Issues discussed by the Supreme Court:

Whether the activities carried out by the Company would qualify the expression of preparatory or auxiliary character?
  1. The respondent was involved in activities of downloading particulars  of  remittances  through  electronic  media  and  then printing cheques/drafts  drawn  on  the  banks  in  India,  which,  in turn, were couriered or dispatched to the beneficiaries in India, in accordance with the instructions of the NRI remitter.  While doing so, the liaison office of the respondent in India was connected with its main server in UAE and the information residing thereat is  accessed  by  the  liaison  office in  India  for  the  purpose  of remittance  of  funds  to  the  beneficiaries  in  India by the  NRI remitters.
  2. The judicial consensus in India has been that Section 90 of ITA is specifically  intended  to  enable  and  empower  the  Central Government  to  issue  a  notification  for  implementation  of the  terms  of  a  DTAA. When   that   happens,   the   provisions   of   such   an agreement, with respect to cases to which they apply, would operate even if it’s inconsistent with the provisions of the Income Tax Act.
  3. The conditions established for the respondents by RBI were clear that their offices in India cannot undertake any other activity of trading, commercial or industrial without prior permission of the RBI. The activities in question  of the liaison  office(s) of  the  respondent  in India are circumscribed by the permission given by the RBI and were in the nature of  preparatory  or  auxiliary  character. That finding reached by the High Court is unexceptionable.

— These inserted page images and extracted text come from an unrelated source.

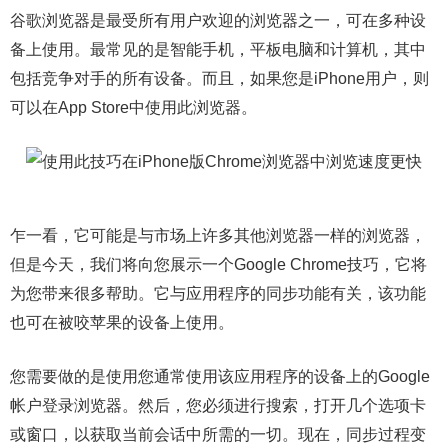
谷歌浏览器是最受所有用户欢迎的浏览器之一，可在多种设
备上使用。最常见的是智能手机，平板电脑和计算机，其中
包括竞争对手的所有设备。而且，如果您是iPhone用户，则
可以在App Store中使用此浏览器。
乍一看，它可能是与市场上许多其他浏览器一样的浏览器，
但是今天，我们将向您展示一个Google Chrome技巧，它将
为您带来很多帮助。它与应用程序的同步功能有关，该功能
也可在被咬苹果的设备上使用。
您需要做的是使用您通常使用该应用程序的设备上的Google
帐户登录浏览器。然后，您必须进行搜索，打开几个选项卡
或窗口，以获取当前会话中所需的一切。现在，同步过程变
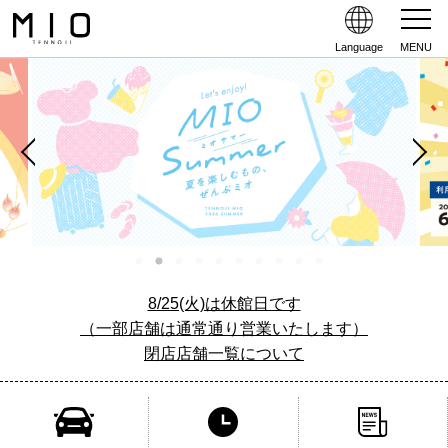
Language
MENU
8/25(火)は休館日です
（一部店舗は通常通り営業いたします）
閉店店舗一覧について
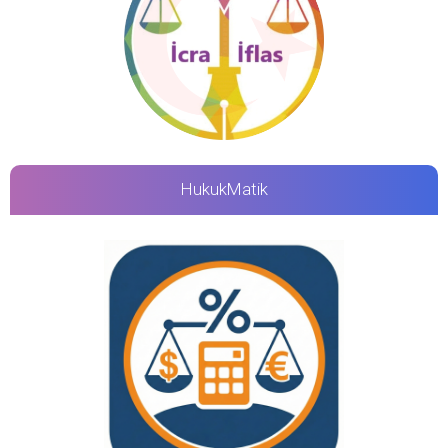
HukukMatik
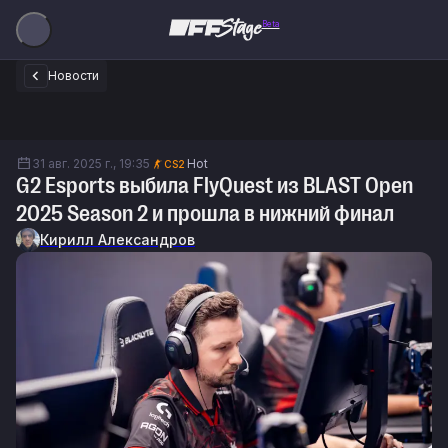
Beta
Новости
31 авг. 2025 г., 19:35
Hot
CS2
G2 Esports выбила FlyQuest из BLAST Open
2025 Season 2 и прошла в нижний финал
Кирилл Александров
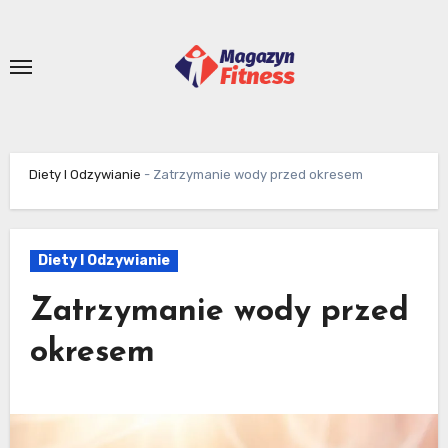
Skip
to
content
Diety I Odzywianie
-
Zatrzymanie wody przed okresem
Diety I Odzywianie
Zatrzymanie wody przed
okresem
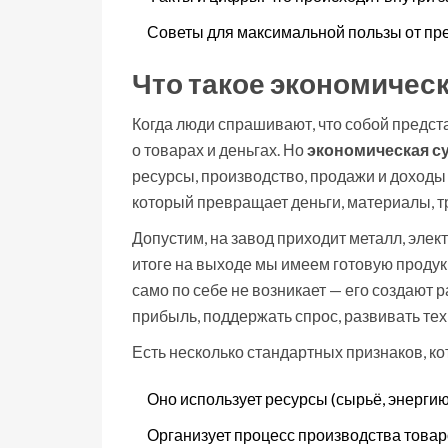
Советы для максимальной пользы от пр
Что такое экономичес
Когда люди спрашивают, что собой предс
о товарах и деньгах. Но
экономическая с
ресурсы, производство, продажи и доходы 
который превращает деньги, материалы, тру
Допустим, на завод приходит металл, элек
итоге на выходе мы имеем готовую проду
само по себе не возникает — его создают 
прибыль, поддержать спрос, развивать тех
Есть несколько стандартных признаков, к
Оно использует ресурсы (сырьё, энергию,
Организует процесс производства товаро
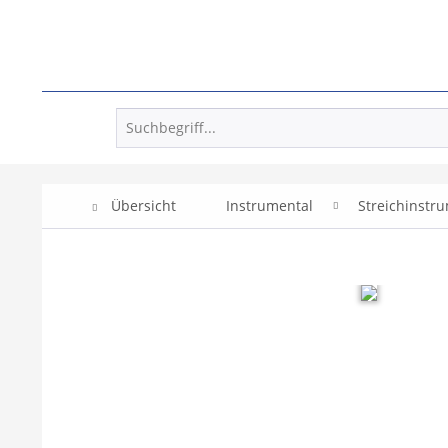
Übersicht
Instrumental
Streichinstr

What type of income is deemed to accrue or arise in India?
  • All income accruing or arising, whether directly or indirectly, through any business connection in India, or from any property in India, or through any asset or source of income in India, or through the transfer of a capital asset situate in India. Business connection includes any business activity carried out through a person who acts on behalf of a non-resident.
  • An income accrued by a Company which habitually exercise  their  authority to conclude contact on behalf of a non-resident in India,  unless  the said  activities  are  limited  to  purchase  of  goods  or  merchandise  for  the  non-resident.
  • An income accrued by a Company which habitually maintains a stock of goods or merchandise in India from which they regularly deliver goods or merchandise on behalf of a non-resident.
  • An income accrued by a Company which habitually secures orders in India, mainly or wholly for a non-resident. It should be noted that these business connections should include business activity carried out through a broker, general commission agent or any other agent having an independent status.
Conclusion:

The Supreme Court has times and now cleared the difference between the expressions “business connection” and “business activity”. Even in the present case, this difference was well articulated. To summarise, even  if  the stated activity(ies) of a Liaison  office  of  a  Company in India is regarded as business activity, as noted earlier, the same being “of preparatory  or  auxiliary  character”;  by virtue  of  Article  5(3)(e) of the  DTAA,  the  fixed  place  of business  (Liaison  office)  of  a Company in  India  otherwise  a  PE, is  deemed  to  be expressly excluded from being so. And since by a legal fiction it is deemed not to be a PE of the said company, it is not amenable to tax liability in terms of Article 7 of the DTAA.